The algorithm has a few real weaknesses. Greedy longest-match decoding is deterministic, but it sometimes produces non-intuitive splits: the same English word can tokenize differently when the surrounding context happens to make a longer match available, and the splits do not always respect linguistic morphology. The fall-back to [UNK] for an entire word when a single internal character is missing is harsh, and modern pipelines work around it by either guaranteeing every byte is in the vocabulary (the byte-level BPE approach used by GPT-2) or by adding a character-level fallback.
WordPiece also inherits the downsides of pre-tokenization. The standard BERT pipeline assumes the input has been pre-split into rough words on whitespace and punctuation before WordPiece sees it. For Chinese, Japanese, Thai, and other languages without obvious word boundaries, this assumption breaks, and the original BERT release had to ship a separate Chinese tokenizer that splits at every character before WordPiece runs. Sentence-piece-based unigram tokenizers handle this case more gracefully because they operate directly on raw text.
Different subword segmentations of the same word in different contexts can also affect transfer learning, since downstream models that rely on consistent surface forms (for example, span extraction in question answering) are more brittle when their tokenizer behaves inconsistently.

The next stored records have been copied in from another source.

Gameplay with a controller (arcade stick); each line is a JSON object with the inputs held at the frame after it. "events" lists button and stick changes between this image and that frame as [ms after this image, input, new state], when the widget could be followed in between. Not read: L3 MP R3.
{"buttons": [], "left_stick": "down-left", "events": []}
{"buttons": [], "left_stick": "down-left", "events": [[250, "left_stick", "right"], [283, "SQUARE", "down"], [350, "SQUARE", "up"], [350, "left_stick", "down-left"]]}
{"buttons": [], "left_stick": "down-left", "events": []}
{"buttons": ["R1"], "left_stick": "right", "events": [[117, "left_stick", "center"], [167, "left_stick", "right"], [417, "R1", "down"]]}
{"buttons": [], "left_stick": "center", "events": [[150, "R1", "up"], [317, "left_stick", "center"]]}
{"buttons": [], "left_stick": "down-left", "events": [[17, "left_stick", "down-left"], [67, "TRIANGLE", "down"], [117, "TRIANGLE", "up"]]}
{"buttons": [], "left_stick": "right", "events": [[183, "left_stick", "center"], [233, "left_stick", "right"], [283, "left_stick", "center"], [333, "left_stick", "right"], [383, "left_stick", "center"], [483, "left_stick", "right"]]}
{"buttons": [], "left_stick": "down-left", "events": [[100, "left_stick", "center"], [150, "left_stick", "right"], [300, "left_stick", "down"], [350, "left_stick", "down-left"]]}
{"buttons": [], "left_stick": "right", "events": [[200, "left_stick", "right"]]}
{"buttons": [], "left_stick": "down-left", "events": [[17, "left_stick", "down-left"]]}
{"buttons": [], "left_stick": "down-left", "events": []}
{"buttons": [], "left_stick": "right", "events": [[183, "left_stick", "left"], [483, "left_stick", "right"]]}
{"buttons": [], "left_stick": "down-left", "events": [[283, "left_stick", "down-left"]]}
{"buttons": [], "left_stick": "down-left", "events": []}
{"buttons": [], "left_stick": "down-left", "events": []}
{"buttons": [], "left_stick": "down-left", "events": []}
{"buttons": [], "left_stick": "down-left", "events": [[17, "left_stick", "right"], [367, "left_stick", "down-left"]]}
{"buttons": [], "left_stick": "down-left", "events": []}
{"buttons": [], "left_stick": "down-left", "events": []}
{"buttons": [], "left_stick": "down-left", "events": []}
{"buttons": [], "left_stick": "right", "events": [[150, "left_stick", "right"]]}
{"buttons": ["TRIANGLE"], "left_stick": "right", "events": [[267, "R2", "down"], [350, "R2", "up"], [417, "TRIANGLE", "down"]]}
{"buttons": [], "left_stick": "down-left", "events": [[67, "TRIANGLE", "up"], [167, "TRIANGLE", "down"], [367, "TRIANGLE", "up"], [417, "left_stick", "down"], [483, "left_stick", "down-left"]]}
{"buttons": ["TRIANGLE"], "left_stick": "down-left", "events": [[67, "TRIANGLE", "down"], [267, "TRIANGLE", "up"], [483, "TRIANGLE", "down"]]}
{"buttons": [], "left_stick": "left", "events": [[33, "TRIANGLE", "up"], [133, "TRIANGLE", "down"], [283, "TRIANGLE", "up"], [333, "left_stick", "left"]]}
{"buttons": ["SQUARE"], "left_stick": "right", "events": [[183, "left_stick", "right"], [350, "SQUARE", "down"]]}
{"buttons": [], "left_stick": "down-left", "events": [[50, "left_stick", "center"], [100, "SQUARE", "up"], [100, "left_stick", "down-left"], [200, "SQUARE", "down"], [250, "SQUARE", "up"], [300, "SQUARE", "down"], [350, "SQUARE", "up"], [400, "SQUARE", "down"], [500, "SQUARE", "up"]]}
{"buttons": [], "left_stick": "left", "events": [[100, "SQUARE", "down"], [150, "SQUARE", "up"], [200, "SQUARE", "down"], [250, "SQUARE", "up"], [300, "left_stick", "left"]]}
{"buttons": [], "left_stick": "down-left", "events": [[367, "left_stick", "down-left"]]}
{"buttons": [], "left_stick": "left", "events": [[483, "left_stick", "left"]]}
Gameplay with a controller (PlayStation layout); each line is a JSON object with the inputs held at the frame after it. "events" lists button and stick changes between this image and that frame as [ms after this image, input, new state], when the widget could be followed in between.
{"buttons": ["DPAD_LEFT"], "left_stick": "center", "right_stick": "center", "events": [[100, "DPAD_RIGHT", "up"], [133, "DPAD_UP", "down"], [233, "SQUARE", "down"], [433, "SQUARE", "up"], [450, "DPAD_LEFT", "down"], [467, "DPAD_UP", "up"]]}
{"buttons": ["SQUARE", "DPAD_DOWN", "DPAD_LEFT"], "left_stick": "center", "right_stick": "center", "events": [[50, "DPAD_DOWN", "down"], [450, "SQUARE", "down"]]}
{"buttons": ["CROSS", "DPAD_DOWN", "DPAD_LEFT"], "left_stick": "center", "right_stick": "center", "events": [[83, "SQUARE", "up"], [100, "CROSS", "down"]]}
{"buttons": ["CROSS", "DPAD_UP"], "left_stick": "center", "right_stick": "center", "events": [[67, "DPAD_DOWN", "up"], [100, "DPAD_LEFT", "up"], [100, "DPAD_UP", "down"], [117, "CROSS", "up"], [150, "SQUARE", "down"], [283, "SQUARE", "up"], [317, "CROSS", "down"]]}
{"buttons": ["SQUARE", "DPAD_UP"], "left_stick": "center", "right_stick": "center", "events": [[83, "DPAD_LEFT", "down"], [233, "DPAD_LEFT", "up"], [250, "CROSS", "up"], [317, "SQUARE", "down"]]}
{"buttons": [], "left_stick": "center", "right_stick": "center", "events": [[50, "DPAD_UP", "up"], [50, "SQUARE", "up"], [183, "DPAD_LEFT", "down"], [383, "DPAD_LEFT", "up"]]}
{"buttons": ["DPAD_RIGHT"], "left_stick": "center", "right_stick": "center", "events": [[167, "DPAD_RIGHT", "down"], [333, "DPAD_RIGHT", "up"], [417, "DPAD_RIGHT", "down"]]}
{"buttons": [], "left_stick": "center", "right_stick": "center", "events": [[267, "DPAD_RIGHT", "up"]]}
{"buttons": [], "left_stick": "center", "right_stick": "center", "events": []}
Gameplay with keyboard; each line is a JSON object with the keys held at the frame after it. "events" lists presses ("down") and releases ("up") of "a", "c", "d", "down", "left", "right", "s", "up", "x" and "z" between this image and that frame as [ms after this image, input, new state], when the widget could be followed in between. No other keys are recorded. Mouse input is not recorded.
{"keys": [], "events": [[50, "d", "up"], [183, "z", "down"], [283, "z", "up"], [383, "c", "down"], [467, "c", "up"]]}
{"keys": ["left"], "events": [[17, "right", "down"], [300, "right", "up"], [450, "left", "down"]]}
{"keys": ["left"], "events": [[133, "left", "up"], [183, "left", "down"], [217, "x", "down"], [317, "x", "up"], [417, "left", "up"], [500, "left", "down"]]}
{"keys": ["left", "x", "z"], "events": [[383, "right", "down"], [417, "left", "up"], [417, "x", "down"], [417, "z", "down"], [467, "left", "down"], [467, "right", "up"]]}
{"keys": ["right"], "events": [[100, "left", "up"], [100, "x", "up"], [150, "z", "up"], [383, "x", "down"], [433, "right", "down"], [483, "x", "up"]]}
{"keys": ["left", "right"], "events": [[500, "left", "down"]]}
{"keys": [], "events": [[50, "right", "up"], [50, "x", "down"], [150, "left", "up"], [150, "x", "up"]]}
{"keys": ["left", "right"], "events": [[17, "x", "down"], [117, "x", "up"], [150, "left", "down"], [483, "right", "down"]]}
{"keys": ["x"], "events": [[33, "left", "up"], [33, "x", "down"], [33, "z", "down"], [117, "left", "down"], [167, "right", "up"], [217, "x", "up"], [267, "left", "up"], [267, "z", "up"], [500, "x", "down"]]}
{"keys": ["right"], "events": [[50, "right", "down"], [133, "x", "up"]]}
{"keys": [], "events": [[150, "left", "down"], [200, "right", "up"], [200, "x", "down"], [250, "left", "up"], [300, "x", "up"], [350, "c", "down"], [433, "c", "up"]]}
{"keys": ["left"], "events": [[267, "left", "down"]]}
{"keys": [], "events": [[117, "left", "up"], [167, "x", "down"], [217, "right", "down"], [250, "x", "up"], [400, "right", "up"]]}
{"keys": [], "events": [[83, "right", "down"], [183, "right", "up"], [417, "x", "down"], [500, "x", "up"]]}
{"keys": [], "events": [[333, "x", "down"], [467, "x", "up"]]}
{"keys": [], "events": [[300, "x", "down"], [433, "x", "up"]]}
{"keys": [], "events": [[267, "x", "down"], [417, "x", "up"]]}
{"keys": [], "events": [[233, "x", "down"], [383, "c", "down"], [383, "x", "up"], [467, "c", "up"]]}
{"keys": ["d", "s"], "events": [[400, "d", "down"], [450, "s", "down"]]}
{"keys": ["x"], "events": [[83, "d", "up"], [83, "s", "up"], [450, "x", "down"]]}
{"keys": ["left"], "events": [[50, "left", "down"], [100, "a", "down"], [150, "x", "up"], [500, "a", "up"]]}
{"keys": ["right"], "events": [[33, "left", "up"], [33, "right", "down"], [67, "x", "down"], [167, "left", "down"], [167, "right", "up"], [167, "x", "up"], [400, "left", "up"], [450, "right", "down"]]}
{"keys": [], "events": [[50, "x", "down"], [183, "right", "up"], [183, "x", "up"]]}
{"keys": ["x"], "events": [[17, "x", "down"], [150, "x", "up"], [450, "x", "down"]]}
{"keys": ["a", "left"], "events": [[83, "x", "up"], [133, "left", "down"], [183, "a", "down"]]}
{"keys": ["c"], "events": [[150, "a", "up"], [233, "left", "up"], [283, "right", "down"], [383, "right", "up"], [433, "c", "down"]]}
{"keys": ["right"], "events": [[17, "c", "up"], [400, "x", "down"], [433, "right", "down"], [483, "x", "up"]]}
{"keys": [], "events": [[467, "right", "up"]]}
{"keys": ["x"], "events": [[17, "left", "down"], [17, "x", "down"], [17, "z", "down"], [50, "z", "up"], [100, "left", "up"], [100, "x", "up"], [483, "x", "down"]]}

WordPiece is a compromise between word-level tokenizers (which produce short sequences but huge vocabularies and unknown-word problems) and character-level or byte-level tokenizers (which have tiny vocabularies but very long sequences). Two notable character-level or byte-level alternatives have been published since BERT.
ByT5 (Xue et al. 2021) is a variant of T5 that operates on UTF-8 bytes rather than SentencePiece tokens. The approach trades a larger transformer to handle longer sequences against the simplicity of having no tokenizer at all. ByT5 is more robust to noise and to languages that the original SentencePiece vocabulary did not cover well.
CANINE (Clark et al. 2021) skips the pre-tokenizer entirely and operates on Unicode codepoints, using downsampling inside the encoder to keep the sequence manageable. The CANINE paper presents itself explicitly as an alternative to WordPiece for multilingual settings where vocabulary mismatch is a recurring problem.
Neither byte-level nor character-level approaches have displaced WordPiece in production. They show up in research and in models that need to support languages or scripts that WordPiece-trained checkpoints handle poorly. WordPiece, BPE, and the unigram LM remain the three workhorse subword schemes in modern NLP.
WordPiece is now nearly fifteen years old, and the bulk of new BERT-style pre-training projects launched since 2022 have moved to byte-level BPE (for Llama-style decoder-only models) or to SentencePiece unigram (for T5-style encoder-decoder models). The original BERT vocabularies are still the most-downloaded tokenizers on Hugging Face Hub, however, and the BERT-family models that ship with WordPiece (DistilBERT, MobileBERT, ELECTRA, mBERT, and a long tail of domain-specific BERTs) remain heavily used in production for classification, retrieval, named entity recognition, and other encoder-only tasks.
WordPiece also lives on through SentencePiece's BPE mode, since several teams use SentencePiece as a more flexible drop-in replacement for the original WordPiece pipeline. The phrase "WordPiece tokenizer" is sometimes used loosely in modern documentation to mean any greedy longest-match subword tokenizer with a ## continuation prefix, even when the underlying training algorithm is BPE.